“We Were Here” The AIDS Years in San Francisco
A Resilient Community’s Response to a Devastating Epidemic
Several weeks ago, I saw the wonderful documentary, We Were Here. Directed by David Weissman, the film chronicles the HIV/AIDS epidemic in San Francisco in the 80s when the gay community was experiencing the devastation of this yet-to-be named disease. Five interviewees told their compelling personal stories of how they were affected and transformed by the epidemic.
As one of the first HIV-test counselors in San Francisco, I hung on to their every word; it was like turning back the clock 26 years. I remembered all of the people I lost, including beloved colleagues and friends. It was relentless. I also recalled the satisfaction I felt that I was able to make a contribution during a very difficult and scary time.
The film also highlighted the courageous, gutsy response of the gay community. As a result of their efforts, support services were set-up almost immediately. The community educated themselves (and their doctors) about the replication of the HIV virus in order to understand which medications would be most effective in slowing the progress of the disease. The results were astonishing. Sustained community advocacy hastened the approval for new medical interventions that eventually changed the face of AIDS from a death sentence to a chronic, manageable disease.

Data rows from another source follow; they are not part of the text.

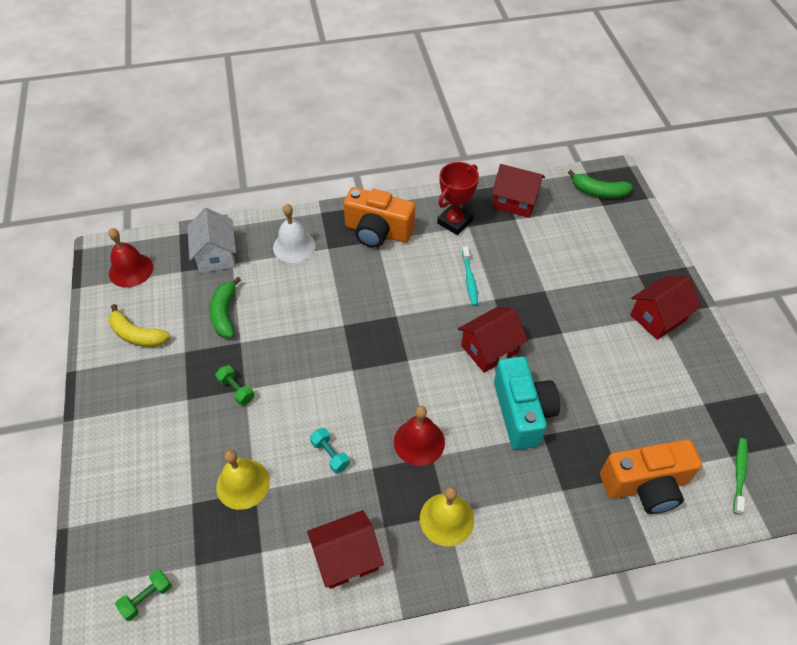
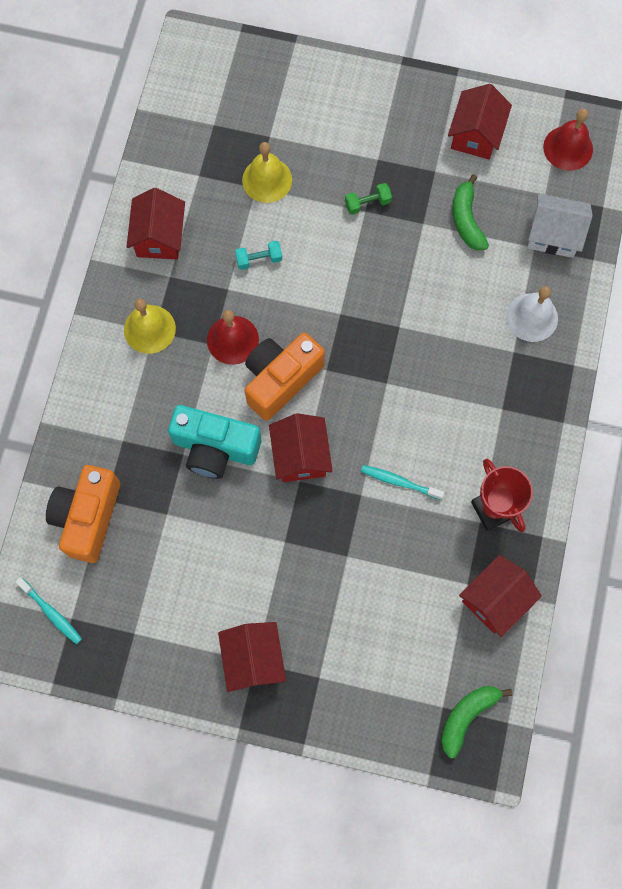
camera: 115 degrees right, 20 degrees up
(137, 335) = (476, 135): yellow banana -> red house
(147, 597) = (205, 85): green dumbbell -> none
(225, 314) = (466, 220): green banana -> green banana turned 120 degrees counterclockwise
(378, 232) = (515, 415): orange camera -> orange camera (280, 380)
(739, 474) = (51, 612): green toothbrush -> turquoise toothbrush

As a therapist, it was inspiring to be reminded that the HIV/AIDS community’s overwhelming grief and fear was able to co-exist with a terrific level of resilience. Having a sense of purpose—something to wake up for everyday—is deeply empowering, no matter the obstacles. And empowerment supports good mental health.
Getting involved with an issue or cause we feel passionate about changes our brains; it not only makes us feel better, it has the power to transform our lives. The five outstanding people interviewed in We Were Here, are a testament to that.